To be clear, it's not saying it's likely, but it's also not saying it's even close to impossible. The academic world is a weird place and it's really only talking about 2-3 semesters of hard requirements when it's all said and done, with lots of room to pick up or have already picked up justifiable-enough credits for requirements like anatomy or an upper division *physical* chemistry class or the thermo taken as a biochem major. "A lot" in this instance meant like three or four and granted they were all usually a bit further along in undergrad physics than this user, normally having completed modern physics and no 300 levels. Granted, four people in a field this small is kind of a lot since it doesn't know close to everyone. They'd all done engineering or other things as undergrads. The people known were all PhD students working on MRI sequences or whatever who then got enticed by CAMPEP and found a way to make it happen. Some hated research and thought the clinic sounded rewarded, some wanted a backup plan in case that sacred tenure track job never materialized, some I'm sure had other reasons after discussing with the MP students they'd inevitably mingle with while researching PET reconstruction algorithms. "The rules" in grad school are somehow at the same time stubbornly immutable and totally flexible, so if the user is a known quantity to the CAMPEP faculty through course overlap or whatever it might not be too difficult to get themselves a CAMPEP certificate while only being semi-affiliated with the department. The schools they were at all had their didactic program aligned with imaging over therapy from what it's heard/can speak directly to and it assumes that's far more likely because imaging research casts a much broader net than therapy.

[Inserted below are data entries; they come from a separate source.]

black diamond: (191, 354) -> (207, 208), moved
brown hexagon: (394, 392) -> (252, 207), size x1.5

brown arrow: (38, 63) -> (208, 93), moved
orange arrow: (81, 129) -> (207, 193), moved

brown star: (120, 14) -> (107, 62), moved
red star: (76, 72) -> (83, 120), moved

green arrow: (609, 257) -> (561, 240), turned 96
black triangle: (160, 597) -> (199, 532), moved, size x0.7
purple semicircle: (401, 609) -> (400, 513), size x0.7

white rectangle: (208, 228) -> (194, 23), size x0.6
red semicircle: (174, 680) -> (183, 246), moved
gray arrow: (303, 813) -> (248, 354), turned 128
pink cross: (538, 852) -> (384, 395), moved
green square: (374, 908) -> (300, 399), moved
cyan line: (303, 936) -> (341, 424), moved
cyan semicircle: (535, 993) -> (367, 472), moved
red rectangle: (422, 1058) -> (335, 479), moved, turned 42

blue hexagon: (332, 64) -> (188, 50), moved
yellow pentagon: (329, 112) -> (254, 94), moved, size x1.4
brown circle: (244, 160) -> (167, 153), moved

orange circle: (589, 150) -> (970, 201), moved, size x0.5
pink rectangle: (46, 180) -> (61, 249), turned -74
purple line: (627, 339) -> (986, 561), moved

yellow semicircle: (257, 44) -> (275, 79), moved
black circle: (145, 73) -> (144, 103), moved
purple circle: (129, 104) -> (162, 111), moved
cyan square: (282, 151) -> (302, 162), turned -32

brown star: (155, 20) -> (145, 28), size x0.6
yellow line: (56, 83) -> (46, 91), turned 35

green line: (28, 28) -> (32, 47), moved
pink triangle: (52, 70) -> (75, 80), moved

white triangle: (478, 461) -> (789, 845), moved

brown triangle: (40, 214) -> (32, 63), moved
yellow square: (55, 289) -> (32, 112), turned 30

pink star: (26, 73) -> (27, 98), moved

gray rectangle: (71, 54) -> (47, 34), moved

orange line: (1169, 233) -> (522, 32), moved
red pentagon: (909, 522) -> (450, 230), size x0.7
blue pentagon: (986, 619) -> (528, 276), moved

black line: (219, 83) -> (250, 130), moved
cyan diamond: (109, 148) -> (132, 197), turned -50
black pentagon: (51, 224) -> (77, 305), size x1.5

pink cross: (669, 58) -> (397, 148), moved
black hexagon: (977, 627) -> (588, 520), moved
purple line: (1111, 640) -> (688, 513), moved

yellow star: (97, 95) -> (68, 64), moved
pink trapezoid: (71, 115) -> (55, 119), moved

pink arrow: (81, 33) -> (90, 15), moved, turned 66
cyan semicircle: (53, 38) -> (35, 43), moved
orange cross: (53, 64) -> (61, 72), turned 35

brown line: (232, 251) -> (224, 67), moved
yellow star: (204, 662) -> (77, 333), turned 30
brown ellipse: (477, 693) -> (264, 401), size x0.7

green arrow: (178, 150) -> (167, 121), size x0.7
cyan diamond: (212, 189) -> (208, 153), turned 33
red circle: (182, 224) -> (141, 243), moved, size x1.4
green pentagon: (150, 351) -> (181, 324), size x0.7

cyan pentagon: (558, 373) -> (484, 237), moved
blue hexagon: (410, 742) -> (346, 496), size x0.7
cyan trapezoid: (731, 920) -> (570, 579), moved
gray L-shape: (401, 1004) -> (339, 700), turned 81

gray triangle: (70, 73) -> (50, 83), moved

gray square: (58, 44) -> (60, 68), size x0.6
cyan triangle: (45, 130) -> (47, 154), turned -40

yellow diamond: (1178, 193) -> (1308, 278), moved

Do you know any other careers or further schooling the user can do with just a biology major that incorporates CS somehow? They have grown to really like working with computers and have some basic coding knowledge but they couldn't just throw out all of the chemistry and upper-level bio courses so they stuck out their bio degree.
What's a GRE score required for a DMP program?
I can only give input for masters programs. But the GRE wasn't really even considered outside the fact that it was a requirement to take it. If no one from DMP programs answers you, try reaching out to their grad school coordinators to help find the answer. There aren't many DMP programs and many would argue they may not even be worth it over a Masters & Residency.
To add on to this, more and more PhD programs are dropping the GRE requirement entirely (and rightly so).